> **About this exercise**
Every line of the entries below that carries the string "knee" should be copied.

Keypoint coordinate data

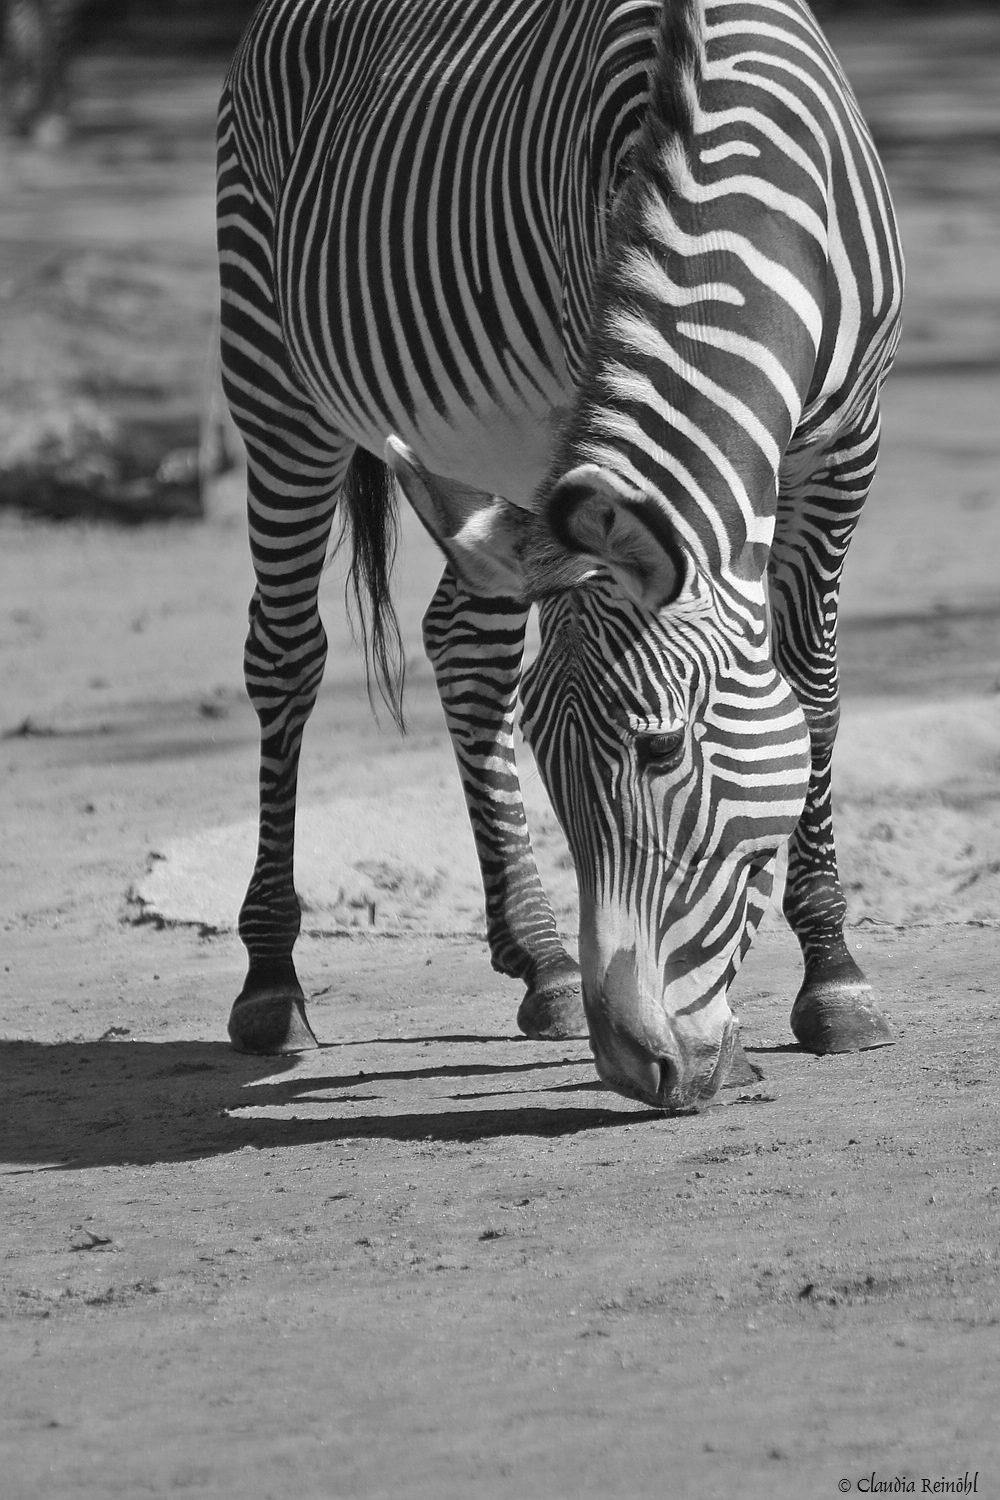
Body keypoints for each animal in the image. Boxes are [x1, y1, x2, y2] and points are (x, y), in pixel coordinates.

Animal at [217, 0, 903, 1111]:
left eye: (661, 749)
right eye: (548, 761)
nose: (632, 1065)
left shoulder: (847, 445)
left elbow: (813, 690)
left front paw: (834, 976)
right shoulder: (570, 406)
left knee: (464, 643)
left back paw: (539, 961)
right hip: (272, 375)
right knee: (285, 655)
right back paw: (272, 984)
==
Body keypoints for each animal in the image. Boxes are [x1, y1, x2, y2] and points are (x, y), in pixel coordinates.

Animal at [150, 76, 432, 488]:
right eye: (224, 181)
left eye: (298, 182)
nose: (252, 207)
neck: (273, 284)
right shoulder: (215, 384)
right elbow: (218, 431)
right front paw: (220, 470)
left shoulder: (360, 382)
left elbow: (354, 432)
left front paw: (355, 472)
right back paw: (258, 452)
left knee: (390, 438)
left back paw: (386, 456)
* * *
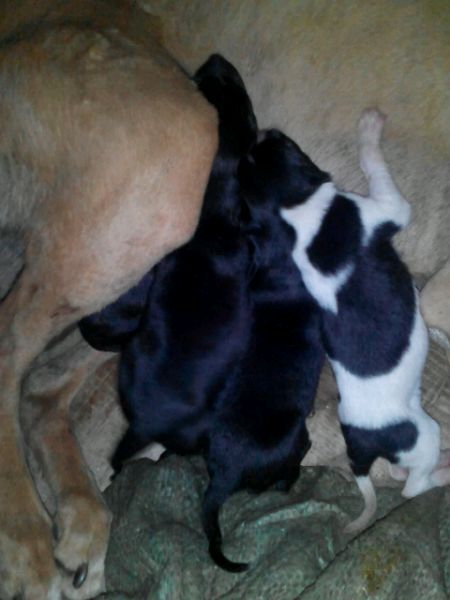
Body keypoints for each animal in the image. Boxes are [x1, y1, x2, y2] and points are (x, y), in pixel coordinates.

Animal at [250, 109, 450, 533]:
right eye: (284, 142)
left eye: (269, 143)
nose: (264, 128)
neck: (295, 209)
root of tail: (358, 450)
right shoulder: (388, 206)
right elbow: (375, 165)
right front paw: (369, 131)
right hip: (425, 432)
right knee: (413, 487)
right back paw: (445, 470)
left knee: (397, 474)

> **Worked solution**
left knee: (464, 643)
right knee: (285, 655)
left knee: (390, 438)
right knee: (413, 487)
left knee: (397, 474)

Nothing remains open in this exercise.